Resolving deltas: 100% (107/107), done.
ed@etcd1:~/projects$ cd etcd-compute/
As the etcd-compute code has its own dependencies, those need to be installed by running
sudo python setup.py develop. When I ran that the first time, I got an error when it was trying to install libvirt-python. I tried installing some other libvirt-related libraries and binaries, but I kept getting the same error. After a while I was trying anything I could think of, even running under Python 2! (didn’t work). Maybe it was something about Python 3.7 that was problematic, so I created a venv for Python 3.6, and ran
pip install libvirt-python. It installed without a problem. Hmmm. So I fired up a Python 3.7 venv, and it also installed into that. It seems that the installation using setup.py was doing something different than a straight pip install. To test that, I got rid of the venvs, and ran
sudo pip install libvirt-python, and it worked just fine. I was then able to install the rest of the dependencies by running
sudo python setup.py develop.
Now that the dependencies are installed, we need to create the database for placement, and then modify the dockerenv file so that the OS_PLACEMENT_DATABASE__CONNECTION setting points to that. My database is on a MariaDB server, so I needed to change the value to:
That means, of course, that I need to install pymysql using
sudo pip install pymysql before I can make a connection. Once that’s done, I started the docker containers by running
./docker.sh from the primary VM. In my case, that’s etcd1.

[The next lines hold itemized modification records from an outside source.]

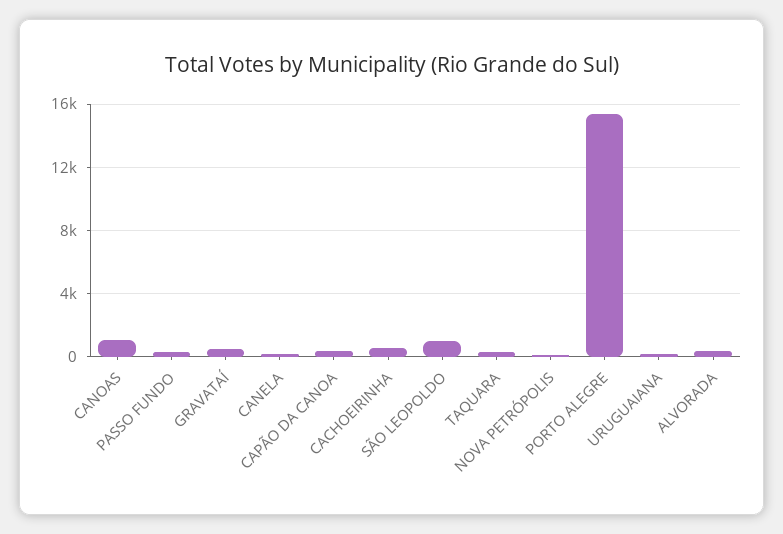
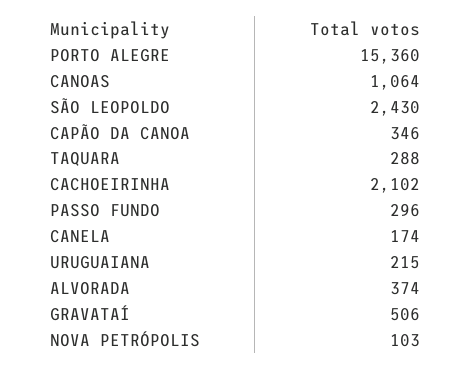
  {
    "CANOAS": 1064,
    "PASSO FUNDO": 296,
    "GRAVATAÍ": 506,
    "CANELA": 174,
    "CAPÃO DA CANOA": 346,
-   "CACHOEIRINHA": 500,
+   "CACHOEIRINHA": 2102,
-   "SÃO LEOPOLDO": 1000,
+   "SÃO LEOPOLDO": 2430,
    "TAQUARA": 288,
    "NOVA PETRÓPOLIS": 103,
    "PORTO ALEGRE": 15360,
    "URUGUAIANA": 215,
    "ALVORADA": 374
  }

That brings up another edit that’s needed on all your “machines”: changing the location of the host in compute.yaml and schedule.yaml. These assume that the host is named ‘ds1’, which isn’t true in this case. I changed ‘ds1’ to ‘etcd1’, and then added an entry in each node’s /etc/hosts file with the IP address of the etcd1 VM.
We also want to create a value for the uuid in compute.yaml. One simple way is to run
python -c "import uuid; print(uuid.uuid4())", and copy the output to paste into compute.yaml. Do that on every compute node you are running.
That’s enough for one day. Tomorrow we start with configuring networking!